Try taking the moving average over both the X and Y axes? Eg. if you want to average over sets of 10 consecutive points: \( \begin{align} \tilde{Y}_{n} \,&=\, \frac{Y_{n} \,+\, Y_{n+1} \,+\, \ldots \,+\, Y_{n+9}}{10} \\ \tilde{X}_{n} \,&=\, \frac{X_{n} \,+\, X_{n+1} \,+\, \ldots \,+\, X_{n+9}}{10} \,, \end{align} \)and plot the \(\tilde{Y}_{n}\)'s vs, the \(\tilde{X}_{n}\)'s, though I don't know about calling a method like this "robust".

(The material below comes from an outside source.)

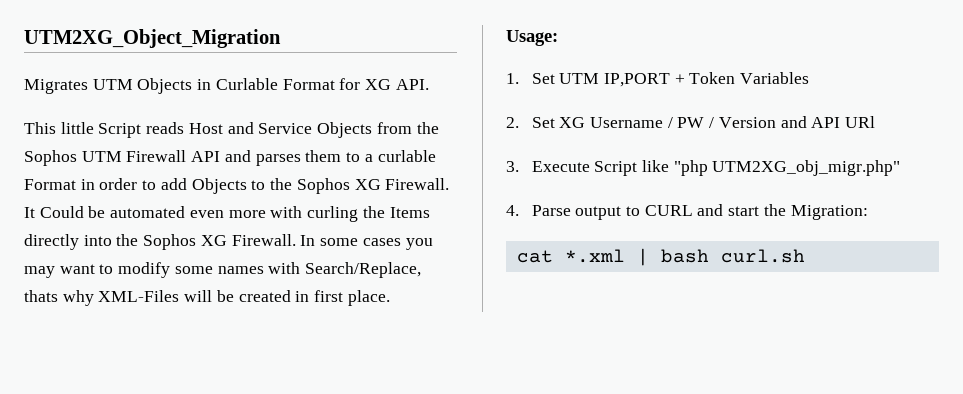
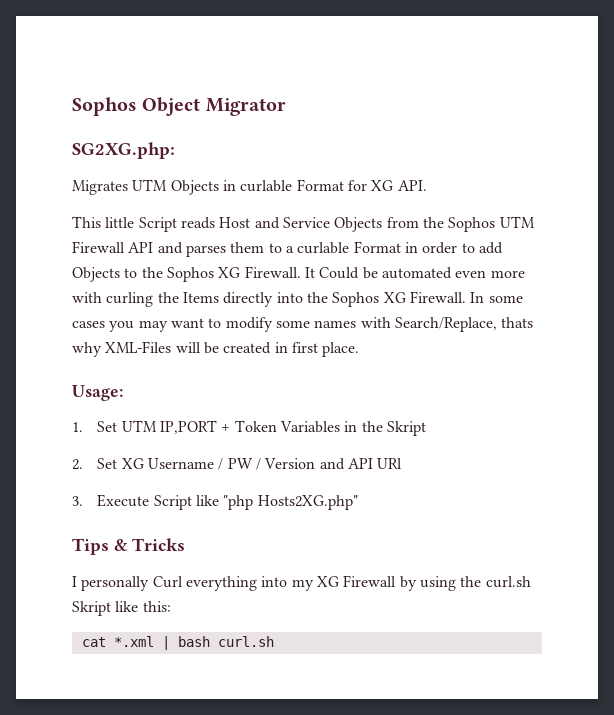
[24,29,281,48] UTM2XG_Object_Migration -> [72,97,286,116] [72,142,175,159] Sophos Object Migrator // SG2XG.php:
[215,78,278,90] Curlable -> [240,180,293,192] curlable
(810, 78) none -> [344,421,426,436] in the Skript
[712,160,901,176] [506,204,868,220] UTM2XG_obj_migr.php" // 4. Parse output to CURL and start the Migration: -> [257,495,358,510] [72,538,185,555] [72,575,531,591] [72,601,171,616] Hosts2XG.php" // Tips & Tricks // I personally Curl everything into my XG Firewall by using the curl.sh Skript like this:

Since for weather, the 4-hour variability can easily exceed the 24-hour variability, I'm not sure that data smoothing on irregularly sampled data is going to tell you more about the weather than your sampling practice. However, it looks from first principles that you could adapt an Infinite Impulse Response filter to irregularly-sampled data. Let \(\tau\) be your smoothing constant with units of time. Let \(t_i\) be the times of your data collection. Let \(x_i\) be the values of your data. Let \(y_0 = x_0\) to help smooth the initial transient. Then let \(y_i = ( 1 - \alpha_i ) x_i + \alpha_i y_{i-1}\) where \(\alpha = e^{- \frac{t_i - t_{i-1}}{\tau}}\). In the case of uniformly sampled data with period \(\Delta t\) this is an exponential moving average (EWMA) \(y_i = ( 1 - e^{- \frac{\Delta t}{\tau}} ) x_i + e^{- \frac{\Delta t}{\tau}} y_{i-1}\) and in the limit of a small ratio \(\frac{\Delta t}{\tau} \), this is \(y_i = \frac{\Delta t}{\tau} x_i + (1 - \frac{\Delta t}{\tau}) y_{i-1}\). But statistically, this is just meaningless manipulation of your data and may not reflect on the system you were measuring, especially when the signal has signal power at frequencies higher than half your average sample rate. It's only suitable for "guiding the eye" when you think a plain linear fit would not suit you. I think using AJ Johnson's non-uniform discrete fourier transform, filtering out the high frequency components and then reconstructing the time series should work (in the absence of high frequency data missed by the sampling). Here's a pointer to it for matlab. http://www.mathworks.com/matlabcentral/newsreader/view_original/765504
Have you plotted the data points? This is usually a good idea prior to trying to do curve fitting. Some times a plot of the data indicates that there is no reasonable function which will approximate it. If the appearance of the point plot is encouraging, you might try a spline fit (use Google). If my memory is not way off base, I think a spline fit uses least squares approximating methods, but does not attempt to fit all the points with one function. It chooses sets of points & develops a different approximating function for each set. Using this method, data conforming to an exponential (or some esoteric) function can be closely approximated using third or fourth order polynomials. Note that an exponential function cannot be approximated over a large range by a single third or fourth order polynomial, but a spline fit will do a good job.
Thank you for responses, I'll try out rpenner and przyk methods. I already have a script for cubic-spline (interpolation), but it passes through all the original data points, thats why I (sometimes) need to smooth the data before splining. Found out that OpenOffice Calc has cubic- and b-spline line smoothing options, and it seems that the b-spline could be something usable for smoothing out noise and robust enough if data is irregularly spaced on the X axis. Please Register or Log in to view the hidden image! b-spline in OO calc
This doesn't look like data where you need to draw a line at all, unless you have a model that you are comparing to the data.